The main attraction is a lithe, pencil-thin, African-American man gliding effortlessly, backward and forward, with languid, crossover strides. His close-cropped gray hair perfectly complements his crisp white shirt, black pants, and skates that look like black dress shoes on wheels.

He's reading a bus schedule by the light of the video games when I approach, a half-hour before the 10:00 p.m. closing. "Bill Clayton," he says with a firm handshake that feels like fine leather.

Whether due to contacts or cataracts or some rare genetic hybrid, his eyes are bright baby blue. "I'm 81 years old," he says, anticipating my question. "When I was little, I skated on the sidewalk. I did a little rink skating before I went into the service back in '38 and '39, but not enough to learn. After I got out I skated three times in '47, then just twice in 30 years. My grandchildren started me back skating in 1992. I've been doing it two or three times a week ever since."
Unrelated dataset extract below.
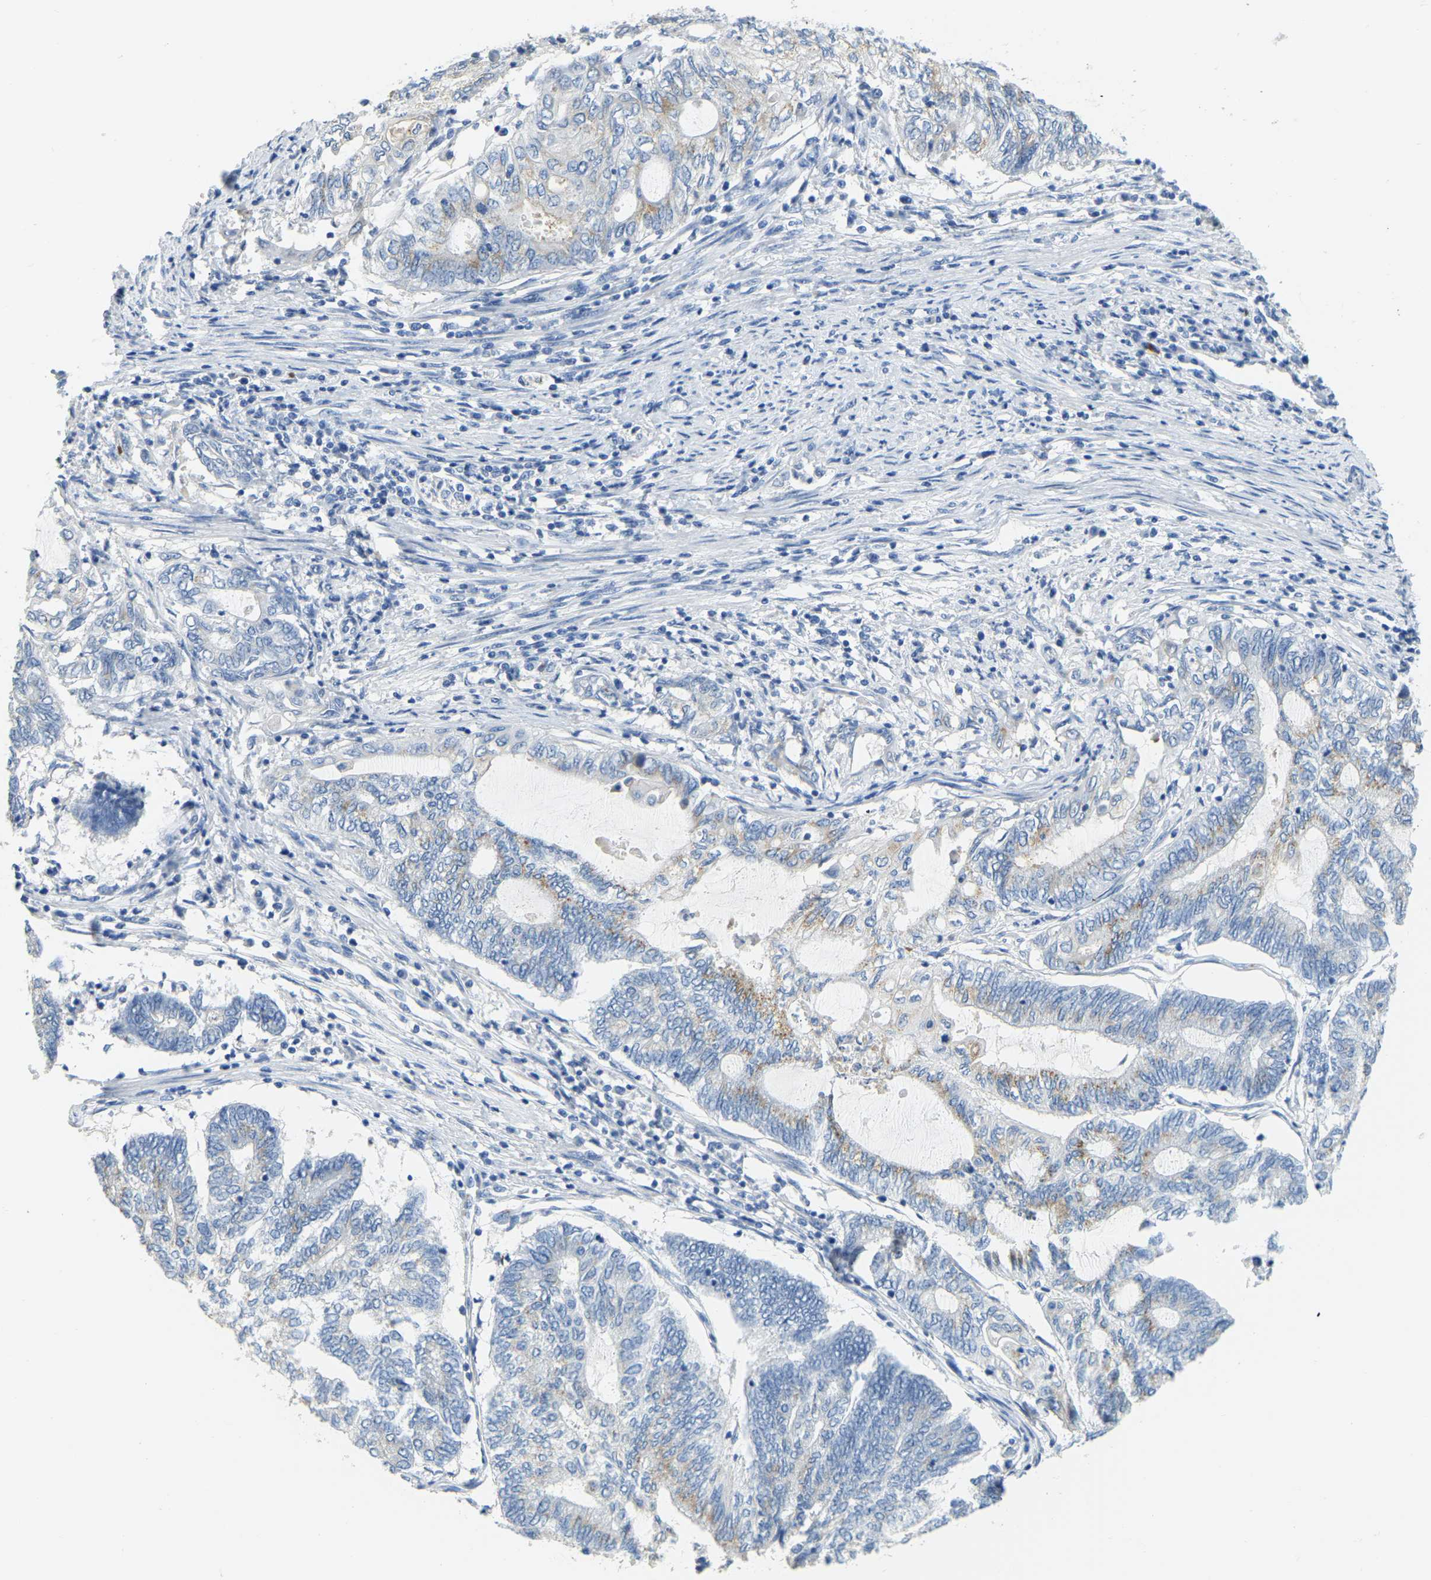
{"staining": {"intensity": "weak", "quantity": "<25%", "location": "cytoplasmic/membranous"}, "tissue": "endometrial cancer", "cell_type": "Tumor cells", "image_type": "cancer", "snomed": [{"axis": "morphology", "description": "Adenocarcinoma, NOS"}, {"axis": "topography", "description": "Uterus"}, {"axis": "topography", "description": "Endometrium"}], "caption": "DAB immunohistochemical staining of endometrial cancer (adenocarcinoma) demonstrates no significant staining in tumor cells.", "gene": "FAM174A", "patient": {"sex": "female", "age": 70}}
Bill is from Cleveland, in the Twin Cities for a while because his wife has family in this area. "She's got me studying the Bible, going to the Kingdom Hall. Jehovah's Witness, she is. I've only been married to her since '94. But she was my girlfriend back in the '30s--her cousin was my good buddy, is how we met--then broke up and went our own ways. I was married to my first wife, 45 happy years, until she died in '91. I met my second wife at an alumni gathering back in Cleveland. Her husband had passed and I had always had a soft spot in my heart for her, so I come to Minneapolis to see her and took her back to Cleveland. We married just before we left here. Isn't that something?"

He unlocks his locker and pulls out a plastic briefcase, just big enough for his elegant black skates. "You're a lucky man," I tell him, as he pulls on his coat. He just looks at me, blue eyes gleaming, and grins.